RFC: Tracking provisioning progress of hosts
Problem
After host creation, users don’t have an easy way to track provisioning progress from the UI. They have to wait until the callback home happens (TODO Link), which sometimes doesn’t occur, leaving users uncertain about what and where went wrong.
Proposal
Introduce a new API endpoint allowing callbacks from the provisioned machine to the Foreman and report the provisioning steps (PS).
On the Host UI, we can then show the provisioning progress like this:
Implementation - design
I’ve been thinking about two variants of the reporting: simple and detailed.
Simple
We report only the name of the step, label, date/time, and priority. It’s reporting that “something happened,” but we don’t know the results.
Detailed
We report all of the above, plus we can introduce a status.
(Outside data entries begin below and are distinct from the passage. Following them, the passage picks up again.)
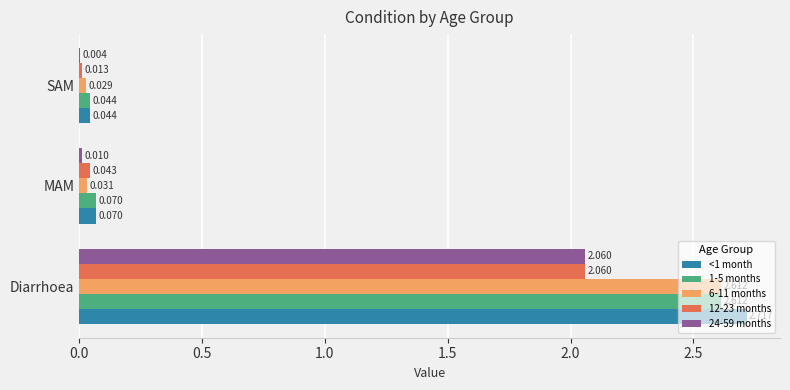

Where is <1 month nearest to the value 1?

MAM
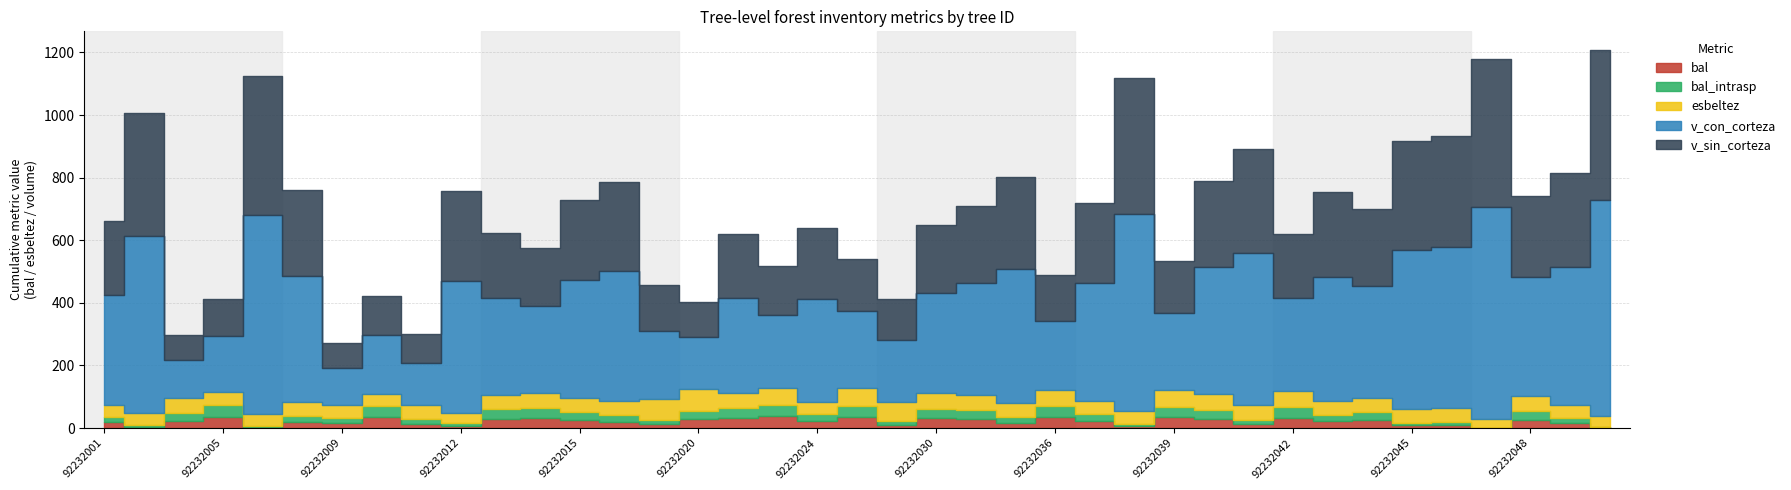

True or false: bal and v_sin_corteza cross at least once.

False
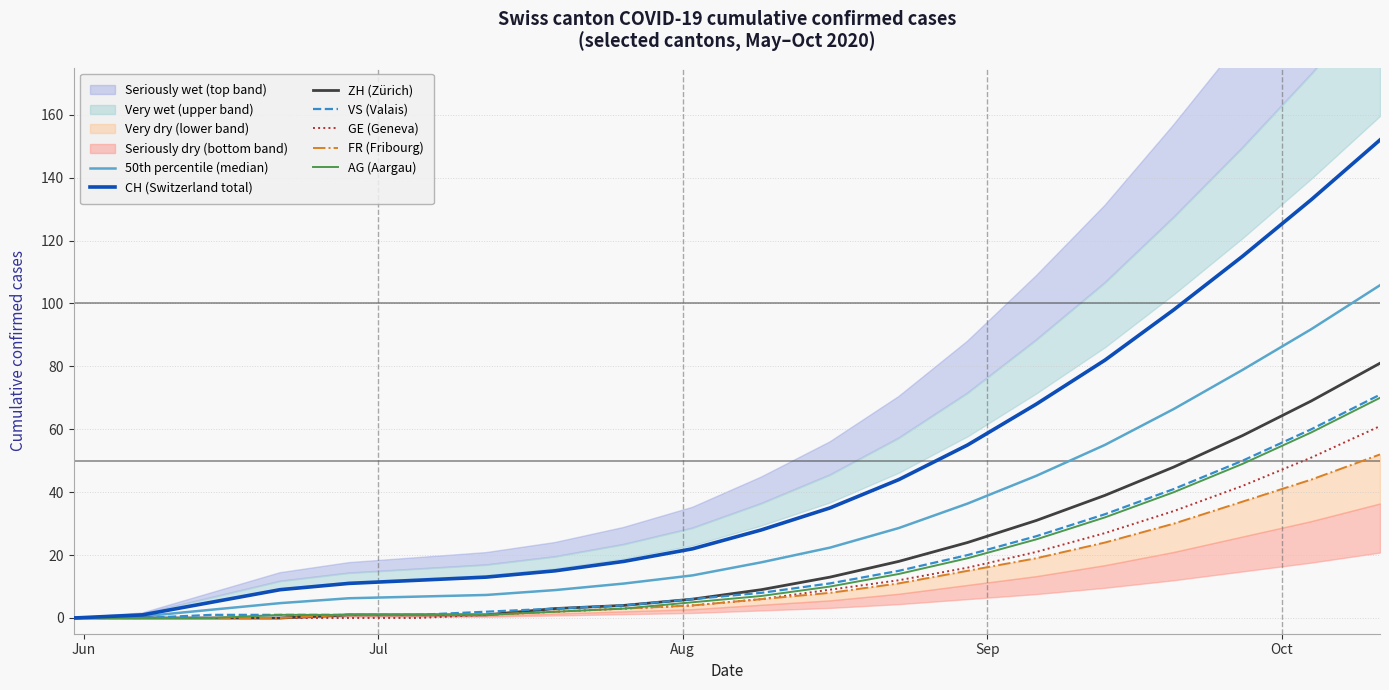

Reading left to right, extract all data points from this chart.

CH: 0	1	5	9	11	12	13	15	18	22	28	35	44	55	68	82	98	115	133	152
ZH: 0	0	0	0	1	1	1	3	4	6	9	13	18	24	31	39	48	58	69	81
GE: 0	0	0	0	0	0	1	2	3	4	6	9	12	16	21	27	34	42	51	61
VS: 0	0	1	1	1	1	2	3	4	6	8	11	15	20	26	33	41	50	60	71
FR: 0	0	0	0	1	1	1	2	3	4	6	8	11	15	19	24	30	37	44	52
AG: 0	0	0	1	1	1	1	2	3	5	7	10	14	19	25	32	40	49	59	70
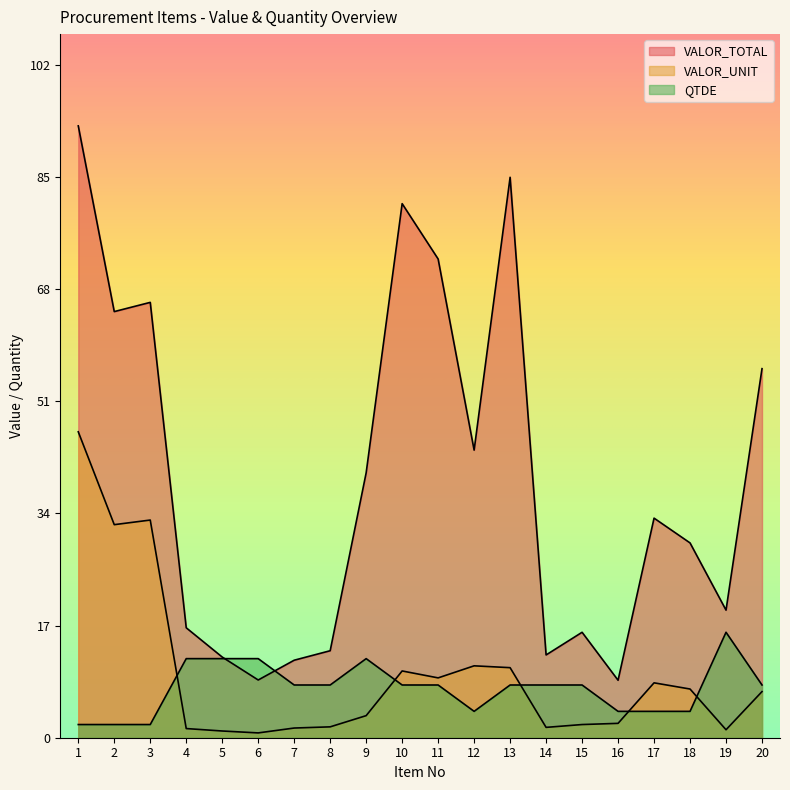

Which label corresponds to the largest value in the chart?

1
With this, we could report when the step started, ended, or failed.
This would benefit users, but it also means reporting each step twice (start and end), generating quite a lot of requests and log noise. Performance is a drawback of this implementation.
Implementation - code
Action items
-
Create an endpoint (or customize an existing one) to track the provisioning steps.
-
Authentication logic will be the same as that of existing unattended endpoints.
-
Update templates: Add callbacks from the kickstart template and others.
-
Create a template helper to generate the code.
-
Smart Proxy is doing a lot of stuff; we could introduce code helpers for reporting to the Foreman.
-
Implement FirstBoot systemd service; see RFC - Systemd first boot service for host provisioning.
Defining steps
Strict
Foreman and its plugins define all provisioning steps. Reporting an unknown PS will result in an error, not interrupting the provisioning process.
Loose
We could scratch all of that above and just have the reporting “free”.
We allow users to report whatever they want, without strict definitions of statuses and priorities.
With this, we can list all reported steps by date on the Host page and group them by the label. Less code for us, and more freedom for the users.
For both cases above, Foreman will allow reporting status multiple times per host. This can be helpful in case of an error that is causing an endless reboot loop. When users see several steps reported multiple times, they can intervene faster and fix the problem.
Provisioning Step parameters
{
"name": "Kickstart download",
"label": "get_ks",
"priority": 0,
"status": ["init", "done", "failed"],
"logs": "..."
}
Looking for inputs
- What implementation design do you prefer?
- Do you have any comments on the code implementation?
- Any other ideas for improvements?
- What are the user or customer expectations, and what might they need?